The dilemma of the Social Democrats and the Greens
The potential coalition partners of Die Linke are also set to face a dilemma in the future. Co-operation with the post-Communists is appealing to the SPD since this will offer it the opportunity to take the chancellor’s office again, and to the Green Party because it gives it the opportunity to co-govern the country. The practice of isolating Die Linke is well-grounded for historical reasons, but it leaves the SPD no other opportunity but to play the role of minor partner in government coalitions with the CDU. However, since the SPD and the Green Party have decided to co-operate with Die Linke, they will have to change their approach to some issues, as well.
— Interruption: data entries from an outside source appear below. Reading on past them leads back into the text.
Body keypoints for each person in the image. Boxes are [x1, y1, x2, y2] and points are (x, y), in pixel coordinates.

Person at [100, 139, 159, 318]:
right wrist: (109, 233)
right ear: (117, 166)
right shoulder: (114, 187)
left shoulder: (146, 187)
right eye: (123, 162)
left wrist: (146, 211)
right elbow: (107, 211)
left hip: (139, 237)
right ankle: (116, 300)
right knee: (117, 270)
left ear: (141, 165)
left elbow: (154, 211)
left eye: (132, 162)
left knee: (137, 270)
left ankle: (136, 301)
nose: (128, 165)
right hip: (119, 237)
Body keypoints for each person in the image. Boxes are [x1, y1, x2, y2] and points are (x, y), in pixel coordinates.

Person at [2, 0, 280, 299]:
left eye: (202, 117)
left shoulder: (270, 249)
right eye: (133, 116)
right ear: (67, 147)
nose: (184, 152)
Regarding economic and social issues, the Green Party and the left wing inside the SPD do not differ practically from the pragmatists from Die Linke; however, they still strongly disagree about the so-called ‘East German legacy’. As revealed by discussions preceding the signing of the coalition agreement in Thuringia, the leaders of the Left Party on the federal level, unlike Bodo Ramelow, are not ready to accept the statement that East Germany was a “unjust state” even as a tactical move. As a consequence of this move they could lose a great share of their electorate in Eastern Germany where according to public opinion polls only 30% of residents are ready to accept this label (28% in the case of the Left Party’s electorate). This forces the SPD and the Green Party to soften their narrative concerning East Germany.